▶ _TASK DESCRIPTION_
Lay out everything from the start of the material down to and including the line containing "Rank the series at Muy" as a Markdown table with the columns Row and Line. Number each line, and omit blank lines.

▶ _TASK MATERIAL_
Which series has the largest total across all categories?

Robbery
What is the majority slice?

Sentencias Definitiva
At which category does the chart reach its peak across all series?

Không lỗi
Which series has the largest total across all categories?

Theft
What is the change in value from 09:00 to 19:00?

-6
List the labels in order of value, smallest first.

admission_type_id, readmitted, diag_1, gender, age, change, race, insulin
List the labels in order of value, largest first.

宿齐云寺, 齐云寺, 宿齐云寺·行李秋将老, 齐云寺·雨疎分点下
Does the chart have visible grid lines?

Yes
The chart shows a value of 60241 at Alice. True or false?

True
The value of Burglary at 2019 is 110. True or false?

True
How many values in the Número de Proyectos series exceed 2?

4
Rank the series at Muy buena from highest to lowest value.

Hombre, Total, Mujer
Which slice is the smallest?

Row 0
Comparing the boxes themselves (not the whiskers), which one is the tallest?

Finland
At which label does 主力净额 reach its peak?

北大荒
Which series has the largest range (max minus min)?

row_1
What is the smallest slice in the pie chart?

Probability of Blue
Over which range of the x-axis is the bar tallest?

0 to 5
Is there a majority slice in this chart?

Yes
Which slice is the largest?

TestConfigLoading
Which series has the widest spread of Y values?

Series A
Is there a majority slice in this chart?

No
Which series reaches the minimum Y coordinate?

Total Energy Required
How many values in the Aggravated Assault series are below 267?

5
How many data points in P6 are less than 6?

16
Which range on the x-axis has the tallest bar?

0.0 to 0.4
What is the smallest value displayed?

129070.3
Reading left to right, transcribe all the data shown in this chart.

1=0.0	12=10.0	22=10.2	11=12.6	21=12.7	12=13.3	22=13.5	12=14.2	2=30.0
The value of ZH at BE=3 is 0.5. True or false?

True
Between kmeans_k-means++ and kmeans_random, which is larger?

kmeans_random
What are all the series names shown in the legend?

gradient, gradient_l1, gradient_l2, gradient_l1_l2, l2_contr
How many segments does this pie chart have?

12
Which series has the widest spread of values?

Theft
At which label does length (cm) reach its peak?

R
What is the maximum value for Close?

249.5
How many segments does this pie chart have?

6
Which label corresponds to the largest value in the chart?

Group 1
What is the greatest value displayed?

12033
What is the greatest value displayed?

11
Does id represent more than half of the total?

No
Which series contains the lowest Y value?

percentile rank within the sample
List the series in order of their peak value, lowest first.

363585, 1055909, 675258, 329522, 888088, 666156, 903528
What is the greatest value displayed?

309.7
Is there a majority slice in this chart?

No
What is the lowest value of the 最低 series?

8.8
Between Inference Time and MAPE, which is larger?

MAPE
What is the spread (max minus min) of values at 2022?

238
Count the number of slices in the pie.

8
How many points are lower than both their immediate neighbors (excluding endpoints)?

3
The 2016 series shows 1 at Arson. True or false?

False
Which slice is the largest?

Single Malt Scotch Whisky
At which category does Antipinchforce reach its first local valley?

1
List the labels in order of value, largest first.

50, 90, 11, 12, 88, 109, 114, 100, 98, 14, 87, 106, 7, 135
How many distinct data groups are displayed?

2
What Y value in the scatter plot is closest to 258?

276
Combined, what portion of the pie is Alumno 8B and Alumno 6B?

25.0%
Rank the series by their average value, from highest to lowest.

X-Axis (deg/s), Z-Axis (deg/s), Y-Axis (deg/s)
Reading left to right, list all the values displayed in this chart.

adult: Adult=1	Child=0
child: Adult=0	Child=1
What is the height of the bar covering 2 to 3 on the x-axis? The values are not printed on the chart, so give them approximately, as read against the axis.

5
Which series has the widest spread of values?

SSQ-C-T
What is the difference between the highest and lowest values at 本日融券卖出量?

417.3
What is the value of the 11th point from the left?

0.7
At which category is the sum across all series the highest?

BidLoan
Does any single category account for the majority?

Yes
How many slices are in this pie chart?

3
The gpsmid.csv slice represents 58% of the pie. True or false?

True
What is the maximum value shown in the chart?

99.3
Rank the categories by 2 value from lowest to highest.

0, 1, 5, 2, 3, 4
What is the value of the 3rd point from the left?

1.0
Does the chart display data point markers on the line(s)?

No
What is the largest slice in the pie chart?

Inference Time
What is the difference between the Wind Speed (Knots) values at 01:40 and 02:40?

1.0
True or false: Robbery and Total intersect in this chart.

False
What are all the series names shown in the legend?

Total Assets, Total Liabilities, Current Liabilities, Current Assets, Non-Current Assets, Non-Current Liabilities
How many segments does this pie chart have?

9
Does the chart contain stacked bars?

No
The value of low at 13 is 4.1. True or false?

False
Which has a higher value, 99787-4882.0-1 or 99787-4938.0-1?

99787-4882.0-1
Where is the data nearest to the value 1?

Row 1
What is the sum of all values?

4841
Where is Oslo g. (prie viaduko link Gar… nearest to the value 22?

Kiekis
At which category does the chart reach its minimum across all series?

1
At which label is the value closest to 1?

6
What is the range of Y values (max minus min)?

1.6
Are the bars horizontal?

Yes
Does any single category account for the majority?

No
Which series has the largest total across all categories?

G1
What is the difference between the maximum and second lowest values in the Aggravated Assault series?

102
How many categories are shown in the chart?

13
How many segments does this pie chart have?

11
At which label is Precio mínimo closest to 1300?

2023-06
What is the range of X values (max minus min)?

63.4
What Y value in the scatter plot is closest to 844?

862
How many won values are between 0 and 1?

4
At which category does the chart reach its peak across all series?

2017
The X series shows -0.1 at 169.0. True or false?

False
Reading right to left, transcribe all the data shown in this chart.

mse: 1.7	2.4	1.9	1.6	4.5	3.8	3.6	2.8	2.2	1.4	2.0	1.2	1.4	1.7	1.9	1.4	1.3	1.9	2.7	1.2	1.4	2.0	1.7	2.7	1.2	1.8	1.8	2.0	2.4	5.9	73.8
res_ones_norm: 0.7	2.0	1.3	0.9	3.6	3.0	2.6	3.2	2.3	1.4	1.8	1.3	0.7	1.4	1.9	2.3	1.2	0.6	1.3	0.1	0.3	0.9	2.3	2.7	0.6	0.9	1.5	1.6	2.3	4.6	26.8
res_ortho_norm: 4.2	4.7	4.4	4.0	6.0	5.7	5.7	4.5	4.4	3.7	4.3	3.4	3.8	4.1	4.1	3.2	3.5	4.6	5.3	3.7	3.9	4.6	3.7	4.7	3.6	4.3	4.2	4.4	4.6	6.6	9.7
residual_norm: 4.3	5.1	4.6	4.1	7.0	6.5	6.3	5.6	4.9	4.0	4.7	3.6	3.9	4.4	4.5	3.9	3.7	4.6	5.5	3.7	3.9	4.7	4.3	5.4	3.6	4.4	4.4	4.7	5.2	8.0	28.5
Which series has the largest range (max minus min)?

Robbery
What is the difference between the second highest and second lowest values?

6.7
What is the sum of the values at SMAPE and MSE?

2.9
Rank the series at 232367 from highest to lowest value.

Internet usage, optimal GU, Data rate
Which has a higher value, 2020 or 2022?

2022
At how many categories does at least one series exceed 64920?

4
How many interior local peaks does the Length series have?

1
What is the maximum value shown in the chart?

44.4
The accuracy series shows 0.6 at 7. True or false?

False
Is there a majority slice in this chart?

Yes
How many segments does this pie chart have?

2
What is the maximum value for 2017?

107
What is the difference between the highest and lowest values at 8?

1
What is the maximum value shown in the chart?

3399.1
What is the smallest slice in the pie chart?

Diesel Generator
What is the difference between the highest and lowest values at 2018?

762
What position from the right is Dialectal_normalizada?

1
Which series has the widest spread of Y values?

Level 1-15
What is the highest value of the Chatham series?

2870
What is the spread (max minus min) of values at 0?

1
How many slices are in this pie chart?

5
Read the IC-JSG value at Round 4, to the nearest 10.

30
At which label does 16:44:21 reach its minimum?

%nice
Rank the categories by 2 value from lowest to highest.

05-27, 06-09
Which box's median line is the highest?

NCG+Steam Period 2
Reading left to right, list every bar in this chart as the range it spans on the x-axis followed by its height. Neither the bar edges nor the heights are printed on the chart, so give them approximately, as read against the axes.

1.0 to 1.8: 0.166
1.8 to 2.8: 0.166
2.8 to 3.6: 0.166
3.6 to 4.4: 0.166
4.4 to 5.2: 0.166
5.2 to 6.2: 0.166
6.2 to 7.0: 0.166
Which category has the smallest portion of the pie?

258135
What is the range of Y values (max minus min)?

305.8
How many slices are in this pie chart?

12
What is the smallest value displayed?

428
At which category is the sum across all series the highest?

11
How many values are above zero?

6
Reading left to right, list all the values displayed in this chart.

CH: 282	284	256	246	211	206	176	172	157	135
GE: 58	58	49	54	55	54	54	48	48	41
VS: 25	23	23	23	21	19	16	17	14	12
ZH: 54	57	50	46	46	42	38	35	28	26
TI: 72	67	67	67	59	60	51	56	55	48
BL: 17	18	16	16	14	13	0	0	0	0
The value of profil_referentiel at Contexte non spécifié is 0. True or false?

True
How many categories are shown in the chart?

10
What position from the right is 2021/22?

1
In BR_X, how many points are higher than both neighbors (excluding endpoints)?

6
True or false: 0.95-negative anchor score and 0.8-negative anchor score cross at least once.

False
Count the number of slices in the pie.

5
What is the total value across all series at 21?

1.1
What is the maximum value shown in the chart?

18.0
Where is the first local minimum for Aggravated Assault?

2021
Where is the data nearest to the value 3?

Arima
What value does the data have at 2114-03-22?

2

▶ _RESULT OF THE EXERCISE_
| Row | Line |
|---|---|
| 1 | Which series has the largest total across all categories? |
| 2 | Robbery |
| 3 | What is the majority slice? |
| 4 | Sentencias Definitiva |
| 5 | At which category does the chart reach its peak across all series? |
| 6 | Không lỗi |
| 7 | Which series has the largest total across all categories? |
| 8 | Theft |
| 9 | What is the change in value from 09:00 to 19:00? |
| 10 | -6 |
| 11 | List the labels in order of value, smallest first. |
| 12 | admission_type_id, readmitted, diag_1, gender, age, change, race, insulin |
| 13 | List the labels in order of value, largest first. |
| 14 | 宿齐云寺, 齐云寺, 宿齐云寺·行李秋将老, 齐云寺·雨疎分点下 |
| 15 | Does the chart have visible grid lines? |
| 16 | Yes |
| 17 | The chart shows a value of 60241 at Alice. True or false? |
| 18 | True |
| 19 | The value of Burglary at 2019 is 110. True or false? |
| 20 | True |
| 21 | How many values in the Número de Proyectos series exceed 2? |
| 22 | 4 |
| 23 | Rank the series at Muy buena from highest to lowest value. |